BOF - Buffer Overflow

What is it?

Buffer overflows are known as one of the more common types of binary vulnerabilities- as even with modern compiler protections, it is still relatively easy to make a mistake especially when operating with specific and more complex/intricate data types!

Why is this a security risk?

Buffer overflows happen when a static buffer becomes overflowed with data.
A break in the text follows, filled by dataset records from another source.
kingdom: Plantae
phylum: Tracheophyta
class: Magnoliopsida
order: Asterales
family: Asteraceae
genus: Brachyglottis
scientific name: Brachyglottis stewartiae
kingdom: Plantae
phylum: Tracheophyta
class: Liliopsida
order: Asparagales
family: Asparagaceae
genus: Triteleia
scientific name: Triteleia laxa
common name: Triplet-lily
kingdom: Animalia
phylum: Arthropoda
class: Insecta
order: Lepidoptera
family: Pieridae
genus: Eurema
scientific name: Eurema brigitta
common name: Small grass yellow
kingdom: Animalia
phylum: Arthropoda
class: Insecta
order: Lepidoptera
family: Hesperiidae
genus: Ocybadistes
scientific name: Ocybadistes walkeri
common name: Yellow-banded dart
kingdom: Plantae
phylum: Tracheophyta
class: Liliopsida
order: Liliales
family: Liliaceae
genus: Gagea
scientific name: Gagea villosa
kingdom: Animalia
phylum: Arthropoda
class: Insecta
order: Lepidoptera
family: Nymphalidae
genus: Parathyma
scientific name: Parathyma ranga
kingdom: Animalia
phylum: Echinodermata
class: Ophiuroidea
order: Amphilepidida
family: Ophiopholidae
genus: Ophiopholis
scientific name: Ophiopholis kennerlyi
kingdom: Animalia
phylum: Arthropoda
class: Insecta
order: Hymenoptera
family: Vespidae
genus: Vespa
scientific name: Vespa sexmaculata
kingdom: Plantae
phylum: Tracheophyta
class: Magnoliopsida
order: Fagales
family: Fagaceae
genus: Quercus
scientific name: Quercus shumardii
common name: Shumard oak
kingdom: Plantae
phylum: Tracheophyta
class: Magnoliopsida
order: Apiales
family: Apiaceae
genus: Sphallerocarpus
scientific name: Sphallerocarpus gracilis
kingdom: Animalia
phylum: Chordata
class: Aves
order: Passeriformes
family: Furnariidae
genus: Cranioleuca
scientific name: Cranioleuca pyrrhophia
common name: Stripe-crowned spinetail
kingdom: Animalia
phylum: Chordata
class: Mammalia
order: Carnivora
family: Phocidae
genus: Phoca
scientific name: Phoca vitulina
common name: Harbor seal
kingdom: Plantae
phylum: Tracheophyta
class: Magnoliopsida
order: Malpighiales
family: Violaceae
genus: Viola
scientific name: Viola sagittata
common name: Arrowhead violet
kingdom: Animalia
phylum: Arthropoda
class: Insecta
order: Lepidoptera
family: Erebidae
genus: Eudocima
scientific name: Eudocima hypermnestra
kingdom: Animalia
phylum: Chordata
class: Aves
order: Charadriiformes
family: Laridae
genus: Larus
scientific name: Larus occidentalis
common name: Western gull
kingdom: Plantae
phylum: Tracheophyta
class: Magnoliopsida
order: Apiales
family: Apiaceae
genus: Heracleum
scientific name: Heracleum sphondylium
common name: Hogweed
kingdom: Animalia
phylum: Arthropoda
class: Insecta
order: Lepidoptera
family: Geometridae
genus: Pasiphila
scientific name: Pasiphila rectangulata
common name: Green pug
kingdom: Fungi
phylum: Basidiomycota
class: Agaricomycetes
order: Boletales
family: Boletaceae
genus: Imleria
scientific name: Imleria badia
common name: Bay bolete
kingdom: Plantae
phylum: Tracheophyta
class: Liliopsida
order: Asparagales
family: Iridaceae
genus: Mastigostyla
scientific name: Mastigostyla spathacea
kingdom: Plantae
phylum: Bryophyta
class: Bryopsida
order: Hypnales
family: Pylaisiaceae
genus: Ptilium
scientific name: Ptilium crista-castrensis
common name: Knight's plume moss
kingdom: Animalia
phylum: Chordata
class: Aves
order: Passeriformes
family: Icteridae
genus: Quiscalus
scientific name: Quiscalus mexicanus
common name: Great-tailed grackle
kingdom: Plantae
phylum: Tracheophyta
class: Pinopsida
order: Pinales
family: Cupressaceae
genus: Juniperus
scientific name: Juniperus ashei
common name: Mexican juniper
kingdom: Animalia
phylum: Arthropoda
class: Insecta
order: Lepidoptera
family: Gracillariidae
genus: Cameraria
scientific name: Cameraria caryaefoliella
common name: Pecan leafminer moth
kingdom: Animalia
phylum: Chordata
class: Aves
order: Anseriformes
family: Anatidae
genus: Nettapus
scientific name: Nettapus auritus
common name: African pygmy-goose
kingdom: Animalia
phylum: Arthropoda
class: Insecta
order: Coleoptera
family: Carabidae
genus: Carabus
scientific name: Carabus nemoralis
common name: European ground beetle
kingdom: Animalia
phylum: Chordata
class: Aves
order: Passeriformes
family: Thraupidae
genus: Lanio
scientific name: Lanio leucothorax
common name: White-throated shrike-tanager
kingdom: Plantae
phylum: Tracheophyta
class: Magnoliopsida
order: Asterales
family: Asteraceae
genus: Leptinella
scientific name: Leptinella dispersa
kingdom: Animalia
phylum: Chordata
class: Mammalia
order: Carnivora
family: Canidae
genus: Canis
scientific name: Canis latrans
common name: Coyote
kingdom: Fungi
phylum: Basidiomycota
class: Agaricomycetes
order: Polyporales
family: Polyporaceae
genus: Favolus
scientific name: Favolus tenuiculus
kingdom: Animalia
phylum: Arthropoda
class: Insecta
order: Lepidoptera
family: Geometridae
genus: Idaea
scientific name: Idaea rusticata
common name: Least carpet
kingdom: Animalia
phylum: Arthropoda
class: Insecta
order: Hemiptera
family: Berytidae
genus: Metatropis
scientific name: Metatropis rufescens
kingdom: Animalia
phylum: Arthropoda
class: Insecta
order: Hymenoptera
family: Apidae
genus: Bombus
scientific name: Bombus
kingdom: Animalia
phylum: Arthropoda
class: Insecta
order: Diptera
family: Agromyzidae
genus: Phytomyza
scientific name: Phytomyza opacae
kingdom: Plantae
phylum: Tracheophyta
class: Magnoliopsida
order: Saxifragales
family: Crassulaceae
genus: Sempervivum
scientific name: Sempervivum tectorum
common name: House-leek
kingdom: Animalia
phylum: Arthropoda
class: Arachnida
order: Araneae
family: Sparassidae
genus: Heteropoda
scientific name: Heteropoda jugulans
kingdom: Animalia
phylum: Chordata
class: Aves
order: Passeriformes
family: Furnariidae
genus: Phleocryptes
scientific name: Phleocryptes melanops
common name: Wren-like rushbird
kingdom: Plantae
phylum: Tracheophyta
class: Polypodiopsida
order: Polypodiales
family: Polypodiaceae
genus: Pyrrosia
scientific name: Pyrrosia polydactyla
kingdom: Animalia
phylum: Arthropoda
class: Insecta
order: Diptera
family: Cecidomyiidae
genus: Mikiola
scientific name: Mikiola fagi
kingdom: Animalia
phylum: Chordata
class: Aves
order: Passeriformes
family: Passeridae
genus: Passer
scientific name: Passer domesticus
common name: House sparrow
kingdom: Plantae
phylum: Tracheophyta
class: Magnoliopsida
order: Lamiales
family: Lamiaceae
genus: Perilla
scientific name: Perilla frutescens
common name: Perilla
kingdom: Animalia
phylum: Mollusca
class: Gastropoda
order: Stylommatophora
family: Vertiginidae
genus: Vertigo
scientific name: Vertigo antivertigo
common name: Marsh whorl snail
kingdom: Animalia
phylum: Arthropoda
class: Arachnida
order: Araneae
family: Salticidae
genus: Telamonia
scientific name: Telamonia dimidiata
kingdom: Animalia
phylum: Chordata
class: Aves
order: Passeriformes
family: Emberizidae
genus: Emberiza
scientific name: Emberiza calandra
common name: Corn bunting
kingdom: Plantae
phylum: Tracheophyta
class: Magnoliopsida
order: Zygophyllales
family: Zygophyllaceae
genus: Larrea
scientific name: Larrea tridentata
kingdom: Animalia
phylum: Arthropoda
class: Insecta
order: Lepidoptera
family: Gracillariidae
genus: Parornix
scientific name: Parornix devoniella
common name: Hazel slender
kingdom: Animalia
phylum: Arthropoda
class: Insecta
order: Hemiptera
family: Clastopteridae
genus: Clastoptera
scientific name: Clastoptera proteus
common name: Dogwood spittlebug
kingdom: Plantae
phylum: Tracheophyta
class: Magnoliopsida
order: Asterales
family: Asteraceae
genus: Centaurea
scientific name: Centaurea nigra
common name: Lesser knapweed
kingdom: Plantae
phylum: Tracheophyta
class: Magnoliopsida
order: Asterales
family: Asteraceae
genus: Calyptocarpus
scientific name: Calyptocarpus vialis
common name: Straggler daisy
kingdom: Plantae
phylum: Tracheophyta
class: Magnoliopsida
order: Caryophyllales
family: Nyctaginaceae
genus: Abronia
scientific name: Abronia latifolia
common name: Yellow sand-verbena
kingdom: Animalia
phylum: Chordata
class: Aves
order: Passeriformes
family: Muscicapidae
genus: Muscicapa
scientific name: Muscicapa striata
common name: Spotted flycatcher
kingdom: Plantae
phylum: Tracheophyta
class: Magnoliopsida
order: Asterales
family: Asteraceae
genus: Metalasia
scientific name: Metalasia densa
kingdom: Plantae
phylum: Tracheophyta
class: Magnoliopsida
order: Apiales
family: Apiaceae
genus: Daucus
For example, a static buffer to old the name of a player in a game- if the name of the player overflows a specific limit such as 43 characters and the length is not checked, a attacker could easily make their username 45 characters and overflow the buffer causing a crash.

Ideally, when the attacker can trace back this crash in the program (either by reading crash logs, debugging, and more) they can then go further by developing shellcode that they can inject into the buffer.

Because an attacker can gain control over the program simply by overwriting the buffer, this allows attackers great amount of leverage for getting code execution on a machine or environment hosting the vulnerable application.

How can this be leveraged?

The exploitation process for buffer overflows can vary drastically depending on the scenario you are in. However, the idea is still the same. Overflow a buffer and overwrite adjacent memory locations, including the return address or function pointers. Because the attacker has over-written the return address, they now can (with specific payload techniques) craft payloads that can redirect the execution flow and state of the program to execute the malicious payload injected into the program.